* _Extracted text_
__________________________________________________

When a maximum exists it is a supremum and when a minimum exists it is a infimum.

Example 1.3.7

$A \subseteq R$ is nonempty and bounded above, let $c \in R$ . Now we have the set:

c + A = {c + a : a \in A}

Claim: sup( $c + A$ ) = $c$ + sup $A$

$s = sup A ⟹ a \leq s$ for all $a \in A$

a + c \leq s + c

so $s + c$ is an upper bound.

Let $b$ be another upper bound for $c + A$ .

\begin{matrix} c + a \leq b \\ a \leq b - c \end{matrix}

so $b - c$ is an upper bound for $a$ so $s < b - c$ since it is sup $A$ . So $s + c < b$ . Therefore $s + c$ is sup $(c + A)$ .

Lemma 1.3.8 Supremum

Assuming $s \in R$ is an upper bound for $A \subseteq R$ ,

then $s = sup A$ iff for every choice of $ε > 0$ , there exists an element $a \in A$ such that $s - ε < a$ .

Proof

$\Rightarrow$
Assume $s = sup A$ . $s - ε < s$ so $s - ε$ is not an upper bound for $A$ . Then there must be $a \in A$ so that $s - ε < a$ .

__________________________________________________

* _Work order 1_
According to the notes on suprema, what is a minimum when one exists?
* _Work order 2_
List every expression that the notes on suprema explicitly call an upper bound.
The data that follow come from a separate source and are not part of the notes on suprema.

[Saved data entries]

__________________________________________________

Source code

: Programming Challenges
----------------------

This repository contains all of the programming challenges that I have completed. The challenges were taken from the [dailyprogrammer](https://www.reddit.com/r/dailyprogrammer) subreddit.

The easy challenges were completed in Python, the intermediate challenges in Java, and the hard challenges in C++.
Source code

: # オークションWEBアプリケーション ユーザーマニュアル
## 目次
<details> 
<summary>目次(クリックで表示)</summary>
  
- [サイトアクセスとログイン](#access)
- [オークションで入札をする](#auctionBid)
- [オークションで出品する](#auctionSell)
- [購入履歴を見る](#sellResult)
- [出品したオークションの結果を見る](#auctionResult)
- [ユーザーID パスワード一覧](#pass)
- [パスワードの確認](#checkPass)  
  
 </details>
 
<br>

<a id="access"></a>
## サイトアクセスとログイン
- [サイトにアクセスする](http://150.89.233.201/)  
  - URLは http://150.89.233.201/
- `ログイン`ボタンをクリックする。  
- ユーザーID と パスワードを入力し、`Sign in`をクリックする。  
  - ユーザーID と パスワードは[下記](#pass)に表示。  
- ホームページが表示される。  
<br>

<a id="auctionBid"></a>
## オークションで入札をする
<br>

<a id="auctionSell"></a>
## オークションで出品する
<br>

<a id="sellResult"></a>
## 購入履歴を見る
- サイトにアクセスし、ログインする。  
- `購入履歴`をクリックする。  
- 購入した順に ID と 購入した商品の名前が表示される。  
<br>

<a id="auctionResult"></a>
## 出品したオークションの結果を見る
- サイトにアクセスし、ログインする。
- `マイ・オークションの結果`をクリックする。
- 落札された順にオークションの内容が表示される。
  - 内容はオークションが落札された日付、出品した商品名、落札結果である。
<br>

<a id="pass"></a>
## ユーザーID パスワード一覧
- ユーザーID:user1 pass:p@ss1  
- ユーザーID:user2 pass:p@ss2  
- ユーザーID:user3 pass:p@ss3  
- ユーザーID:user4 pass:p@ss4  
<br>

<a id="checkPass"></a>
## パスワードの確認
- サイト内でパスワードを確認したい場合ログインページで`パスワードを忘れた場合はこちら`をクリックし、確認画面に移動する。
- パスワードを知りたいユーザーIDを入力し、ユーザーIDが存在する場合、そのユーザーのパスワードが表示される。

__________________________________________________

* _Written answer 1_
An infimum.

* _Written answer 2_
- s + c
- b
- b − c
- s